Weak cryptography generally means a key size of at most 56
bits in
symmetric algorithms, an RSA modulus of size at most 512 bits, and
an elliptic
curve key size of at most 112 bits.
It should be
noted that 56-bit DES and RC5 keys have been cracked, as well as
a 512-bit RSA
key.
In January 2000,
the restrictions on export regulations were dramatically
relaxed. Today,
any cryptographic product is exportable under a license
exception (that
is, without a license) unless the end-users are foreign
governments or
embargoed destinations (Cuba, Iran, Iraq, Libya, North
Korea, Serbia,
Sudan, Syria, and Taliban-controlled areas of Afghanistan).
Export to
government end-users may also be approved, but under a license.
Why is cryptography
export-controlled?
Strong
cryptography can be used for criminal purposes or even as a weapon
of war. During
wartime, the ability to intercept and decipher enemy communications
is crucial.
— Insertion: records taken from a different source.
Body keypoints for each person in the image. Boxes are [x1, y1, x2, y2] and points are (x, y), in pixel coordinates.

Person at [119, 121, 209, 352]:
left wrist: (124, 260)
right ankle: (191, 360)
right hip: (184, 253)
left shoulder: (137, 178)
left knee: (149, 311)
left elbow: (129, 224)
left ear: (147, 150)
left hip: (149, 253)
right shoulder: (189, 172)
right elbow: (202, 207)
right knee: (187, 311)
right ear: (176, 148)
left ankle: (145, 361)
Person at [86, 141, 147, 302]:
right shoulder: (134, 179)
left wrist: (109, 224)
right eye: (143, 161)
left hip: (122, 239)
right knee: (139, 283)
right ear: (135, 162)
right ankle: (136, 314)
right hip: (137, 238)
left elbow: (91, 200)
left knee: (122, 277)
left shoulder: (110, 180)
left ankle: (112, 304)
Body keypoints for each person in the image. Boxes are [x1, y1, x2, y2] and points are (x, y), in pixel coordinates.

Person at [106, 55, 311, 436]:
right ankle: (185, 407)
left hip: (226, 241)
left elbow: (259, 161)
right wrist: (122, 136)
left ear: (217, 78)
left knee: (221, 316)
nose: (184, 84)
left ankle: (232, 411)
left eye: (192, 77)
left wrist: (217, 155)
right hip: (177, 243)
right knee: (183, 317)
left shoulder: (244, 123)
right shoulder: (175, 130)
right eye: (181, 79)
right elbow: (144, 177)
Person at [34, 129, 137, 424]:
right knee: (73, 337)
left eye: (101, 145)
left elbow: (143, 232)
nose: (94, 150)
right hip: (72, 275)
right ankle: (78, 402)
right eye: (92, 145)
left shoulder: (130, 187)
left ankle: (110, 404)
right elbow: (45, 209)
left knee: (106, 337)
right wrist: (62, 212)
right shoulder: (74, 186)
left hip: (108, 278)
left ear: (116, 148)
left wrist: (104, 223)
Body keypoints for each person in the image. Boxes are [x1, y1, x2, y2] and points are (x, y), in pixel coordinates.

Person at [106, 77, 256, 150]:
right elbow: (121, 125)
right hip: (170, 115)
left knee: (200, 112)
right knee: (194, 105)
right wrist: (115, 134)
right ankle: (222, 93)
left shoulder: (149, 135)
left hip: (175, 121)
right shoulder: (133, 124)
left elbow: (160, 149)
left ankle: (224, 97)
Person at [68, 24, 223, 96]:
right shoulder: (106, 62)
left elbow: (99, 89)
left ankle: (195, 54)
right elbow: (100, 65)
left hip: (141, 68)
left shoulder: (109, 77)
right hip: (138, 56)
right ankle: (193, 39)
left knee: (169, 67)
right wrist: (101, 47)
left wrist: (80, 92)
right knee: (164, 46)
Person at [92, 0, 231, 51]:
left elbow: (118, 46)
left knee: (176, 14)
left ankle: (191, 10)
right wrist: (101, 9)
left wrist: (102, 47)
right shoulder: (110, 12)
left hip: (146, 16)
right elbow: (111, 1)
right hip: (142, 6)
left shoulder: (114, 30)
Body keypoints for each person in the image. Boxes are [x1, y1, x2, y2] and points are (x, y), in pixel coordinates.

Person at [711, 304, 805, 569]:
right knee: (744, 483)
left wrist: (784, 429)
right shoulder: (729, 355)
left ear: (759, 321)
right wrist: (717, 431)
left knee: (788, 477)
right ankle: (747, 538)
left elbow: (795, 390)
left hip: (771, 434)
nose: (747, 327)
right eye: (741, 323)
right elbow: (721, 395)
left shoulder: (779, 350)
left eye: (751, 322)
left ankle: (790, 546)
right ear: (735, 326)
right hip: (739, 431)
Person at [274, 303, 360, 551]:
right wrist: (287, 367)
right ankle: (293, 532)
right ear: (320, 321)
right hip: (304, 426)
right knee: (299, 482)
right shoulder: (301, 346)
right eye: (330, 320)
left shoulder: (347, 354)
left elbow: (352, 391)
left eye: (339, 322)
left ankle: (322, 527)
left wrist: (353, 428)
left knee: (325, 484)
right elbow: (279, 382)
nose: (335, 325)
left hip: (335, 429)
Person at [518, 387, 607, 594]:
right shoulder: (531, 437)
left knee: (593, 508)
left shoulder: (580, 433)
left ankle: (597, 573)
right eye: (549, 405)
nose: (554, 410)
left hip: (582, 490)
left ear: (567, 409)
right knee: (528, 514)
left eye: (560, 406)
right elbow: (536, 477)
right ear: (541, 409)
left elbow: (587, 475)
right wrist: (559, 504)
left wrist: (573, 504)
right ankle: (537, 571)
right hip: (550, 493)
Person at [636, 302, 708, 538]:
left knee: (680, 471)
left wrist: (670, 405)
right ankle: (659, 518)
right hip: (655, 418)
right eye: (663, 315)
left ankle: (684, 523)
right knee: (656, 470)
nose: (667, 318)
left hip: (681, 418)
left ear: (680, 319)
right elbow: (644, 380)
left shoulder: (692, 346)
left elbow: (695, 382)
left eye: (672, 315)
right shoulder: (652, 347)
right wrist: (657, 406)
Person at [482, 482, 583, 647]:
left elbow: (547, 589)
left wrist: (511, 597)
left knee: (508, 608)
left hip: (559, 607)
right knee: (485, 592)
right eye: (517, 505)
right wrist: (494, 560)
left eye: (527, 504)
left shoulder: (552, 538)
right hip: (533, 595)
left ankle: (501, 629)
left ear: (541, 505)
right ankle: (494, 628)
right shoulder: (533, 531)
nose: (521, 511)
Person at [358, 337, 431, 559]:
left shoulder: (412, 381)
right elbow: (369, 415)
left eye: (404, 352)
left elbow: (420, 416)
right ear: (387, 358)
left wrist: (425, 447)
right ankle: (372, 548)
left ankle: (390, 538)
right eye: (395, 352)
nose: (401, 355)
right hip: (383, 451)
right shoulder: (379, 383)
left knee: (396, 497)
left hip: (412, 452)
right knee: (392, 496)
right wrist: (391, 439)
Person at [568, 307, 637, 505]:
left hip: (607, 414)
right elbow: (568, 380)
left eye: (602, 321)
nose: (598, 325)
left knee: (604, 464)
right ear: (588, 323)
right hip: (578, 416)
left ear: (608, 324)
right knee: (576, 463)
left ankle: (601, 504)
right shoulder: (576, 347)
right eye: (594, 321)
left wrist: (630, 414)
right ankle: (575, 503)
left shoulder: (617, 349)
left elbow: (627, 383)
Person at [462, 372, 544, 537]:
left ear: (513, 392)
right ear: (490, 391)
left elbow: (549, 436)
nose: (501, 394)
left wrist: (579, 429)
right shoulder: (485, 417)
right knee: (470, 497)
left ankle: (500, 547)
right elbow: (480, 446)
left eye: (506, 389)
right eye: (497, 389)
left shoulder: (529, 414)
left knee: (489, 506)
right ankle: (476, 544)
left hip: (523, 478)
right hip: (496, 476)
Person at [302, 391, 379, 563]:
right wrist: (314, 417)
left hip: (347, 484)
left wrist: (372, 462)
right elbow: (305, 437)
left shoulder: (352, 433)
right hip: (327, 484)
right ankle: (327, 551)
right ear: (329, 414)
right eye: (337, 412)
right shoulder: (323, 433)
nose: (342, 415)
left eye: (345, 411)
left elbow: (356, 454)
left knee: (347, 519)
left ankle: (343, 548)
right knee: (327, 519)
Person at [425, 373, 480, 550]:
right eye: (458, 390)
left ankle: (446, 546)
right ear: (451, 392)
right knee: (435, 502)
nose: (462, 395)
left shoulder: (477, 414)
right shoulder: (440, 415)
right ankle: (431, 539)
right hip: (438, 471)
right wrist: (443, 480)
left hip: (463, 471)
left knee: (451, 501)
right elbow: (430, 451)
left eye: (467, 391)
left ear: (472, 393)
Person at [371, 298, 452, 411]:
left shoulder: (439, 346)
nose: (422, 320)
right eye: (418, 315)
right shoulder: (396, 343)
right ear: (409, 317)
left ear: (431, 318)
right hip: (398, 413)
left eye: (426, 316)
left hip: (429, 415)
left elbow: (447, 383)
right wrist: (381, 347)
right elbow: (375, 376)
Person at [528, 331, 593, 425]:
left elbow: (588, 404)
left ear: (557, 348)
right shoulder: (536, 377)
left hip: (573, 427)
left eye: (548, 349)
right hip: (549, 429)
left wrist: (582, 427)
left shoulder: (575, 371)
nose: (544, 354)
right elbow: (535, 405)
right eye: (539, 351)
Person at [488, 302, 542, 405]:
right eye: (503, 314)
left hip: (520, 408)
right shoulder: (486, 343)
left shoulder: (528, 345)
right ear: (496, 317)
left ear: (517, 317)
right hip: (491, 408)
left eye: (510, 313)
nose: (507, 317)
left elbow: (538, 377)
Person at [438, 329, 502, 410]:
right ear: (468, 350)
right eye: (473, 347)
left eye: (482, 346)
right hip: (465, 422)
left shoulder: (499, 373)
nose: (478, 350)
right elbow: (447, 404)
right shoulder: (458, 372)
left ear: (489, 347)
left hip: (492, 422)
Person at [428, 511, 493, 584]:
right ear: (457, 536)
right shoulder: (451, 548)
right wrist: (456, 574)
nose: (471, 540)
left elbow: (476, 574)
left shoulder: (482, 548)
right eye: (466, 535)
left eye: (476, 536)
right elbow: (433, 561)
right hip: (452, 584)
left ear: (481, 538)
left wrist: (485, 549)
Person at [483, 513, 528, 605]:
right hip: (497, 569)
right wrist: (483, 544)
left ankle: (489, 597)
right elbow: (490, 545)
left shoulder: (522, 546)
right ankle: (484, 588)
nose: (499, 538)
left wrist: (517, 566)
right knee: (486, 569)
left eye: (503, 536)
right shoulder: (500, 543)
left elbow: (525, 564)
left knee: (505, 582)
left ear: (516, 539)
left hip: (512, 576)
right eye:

For
that reason, cryptographic technologies are subject to export controls.
U.S. government
agencies consider strong encryption to be systems that use RSA
with key sizes
over 512 bits or symmetric algorithms (such as triple-DES, IDEA,
or RC5) with key
sizes over 56 bits.
Since government
encryption policy is heavily influenced by the agencies responsible
for gathering
domestic and international intelligence (the FBI and NSA, respectively),
the government
is compelled to balance the conflicting requirements of
making strong
cryptography available for commercial purposes while still
making it
possible for these agencies to break the codes, if need be.
As already
mentioned, the major restrictions on export regulations were eliminated
in the beginning
of the year 2000.
To most
cryptographers, the above level of cryptography - 512 for RSA and
56 for symmetric
algorithms - is not considered ``strong'' at all.
In fact, it is
worth noting that RSA Laboratories has considered this level
of cryptography
to be commercially inadequate for several years.
Government
agencies often prefer to use the terms ``strategic'' and
``standard'' to
differentiate encryption systems. ``Standard'' refers to
algorithms that
have been drafted and selected as a federal standard; DES
is the primary
example. The government defines ``strategic'' as any
algorithm that
requires ``excessive work factors'' to successfully attack.
Unfortunately,
the government rarely publishes criteria for what it
defines as
``acceptable'' or ``excessive'' work factors.